Jump to full article: Rapid City (SD) Journal, 2008-03-19 Author: Jomay Steen, Journal staff
Intro: Within his lifetime, Stephen Yellowhawk has fought stereotypes about his Native American culture and heritage. When a recent art contest opened with a theme asking how the use of commercial tobacco had impacted the Lakota culture, traditions and values, it resonated with Yellowhawk's personal goal to keep youths healthy and tobacco-free.
For the first-time art contestant, the Black Hills Center for American Indian Health's "The Oniyan Wakan" ("Sacred Breath") art contest offered an opportunity to display his skills at beadwork and the cultural knowledge he wanted to share.
"It all fell together," he said. . . .
According to Henderson, the tobacco industry has long targeted Native Americans as a subgroup for its products, using Native American images and names to market its products while also sponsoring tribal rodeos, athletic tournaments and powwows with money and handing out cartons of cigarettes.

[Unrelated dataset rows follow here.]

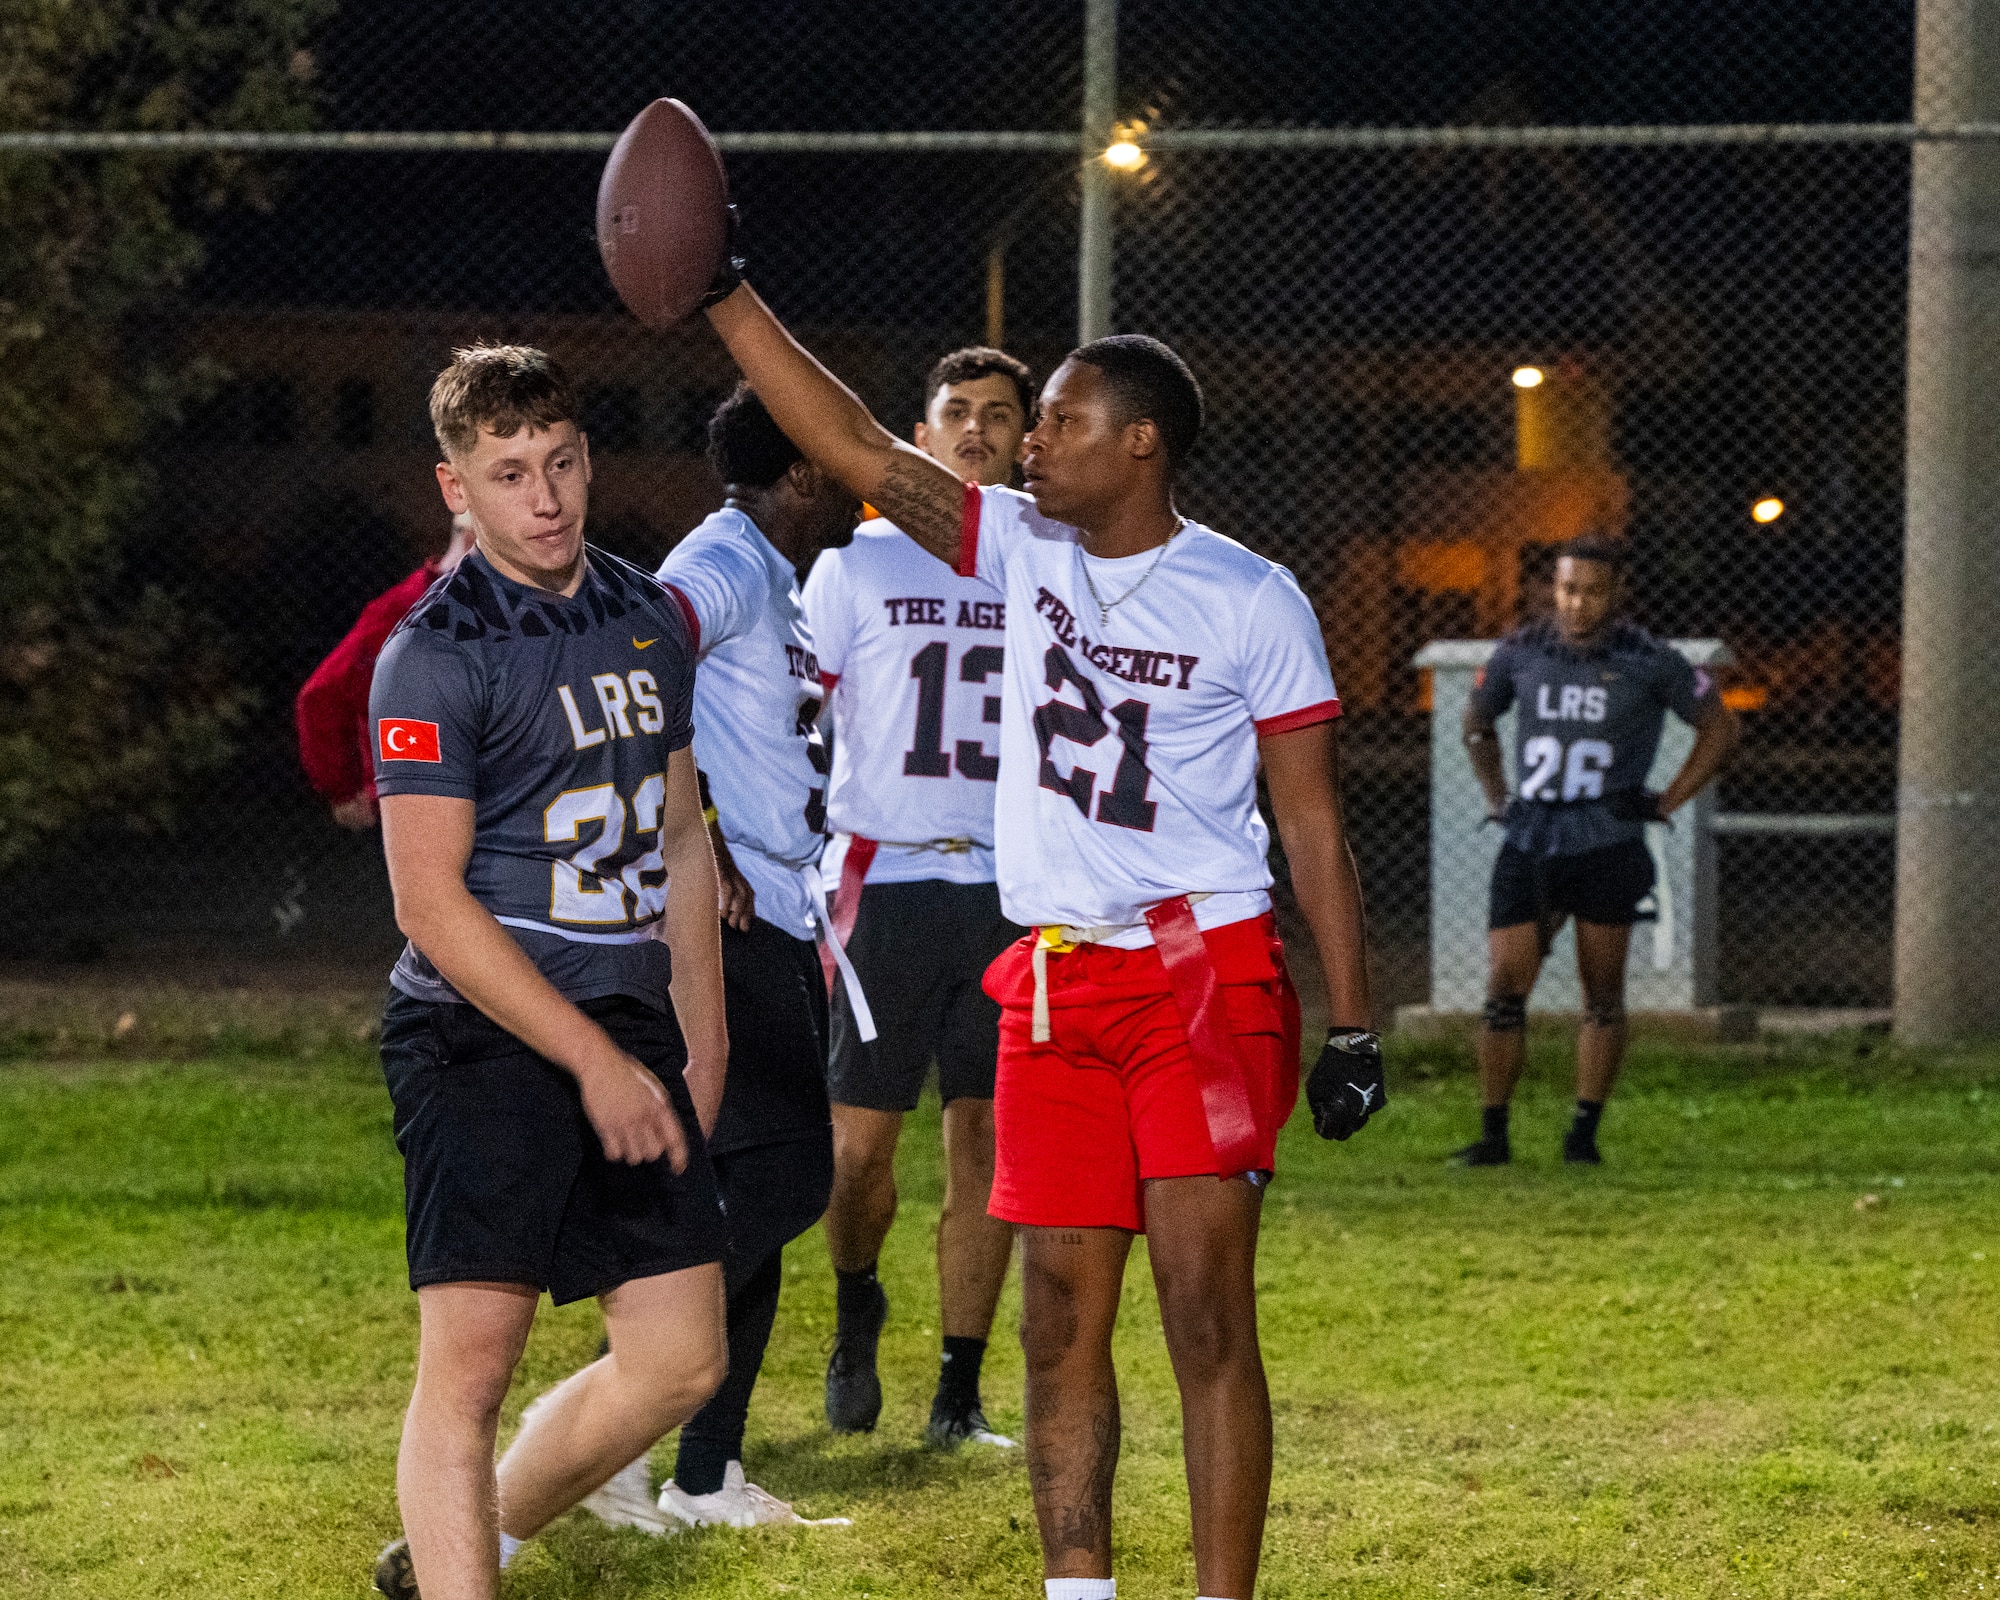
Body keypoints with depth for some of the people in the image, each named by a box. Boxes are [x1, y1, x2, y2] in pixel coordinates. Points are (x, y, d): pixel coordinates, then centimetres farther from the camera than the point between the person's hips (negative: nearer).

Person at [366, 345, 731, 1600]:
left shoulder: (649, 618, 12)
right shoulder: (437, 655, -11)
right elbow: (433, 902, -15)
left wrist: (701, 1045, 19)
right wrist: (596, 1061, -16)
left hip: (628, 1034, 7)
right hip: (482, 1035, -7)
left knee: (682, 1360, 6)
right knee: (471, 1360, -12)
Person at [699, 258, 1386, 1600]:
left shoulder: (1251, 603, -4)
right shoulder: (1025, 549, 9)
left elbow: (1314, 826, -3)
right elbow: (854, 448, 5)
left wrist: (1353, 1026, -6)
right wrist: (726, 298, -2)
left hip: (1203, 975, -5)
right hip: (1057, 985, 5)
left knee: (1207, 1315, -10)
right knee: (1062, 1322, 5)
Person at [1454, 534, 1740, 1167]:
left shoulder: (1649, 661, -4)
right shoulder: (1521, 651, 4)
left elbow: (1719, 728, 8)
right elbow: (1476, 724, 23)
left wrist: (1667, 802, 1)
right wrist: (1496, 800, 14)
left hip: (1607, 847, -2)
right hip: (1529, 844, 2)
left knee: (1602, 995, 1)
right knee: (1504, 989, -4)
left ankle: (1584, 1132, 10)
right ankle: (1493, 1135, 4)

"It worked," she said of industry hooking its target.
Commercial tobacco today is not what native tribes introduced to the colonists, she said. Cigarettes and other tobacco products are saturated with 4,000 different chemicals . . .
Afraid of Lightning said it was a contradiction to his tribe's value system and a misconception that tobacco was part of the Lakota culture.
"Tobacco doesn't grow around here, and it never has. What was traditionally used for tobacco was taken from the bark of the red willow tree. … It was never smoked for pleasure or addiction," he said.
. . .
"The tobacco companies are tricking us; cigarette smoking is not traditional in any way," he said.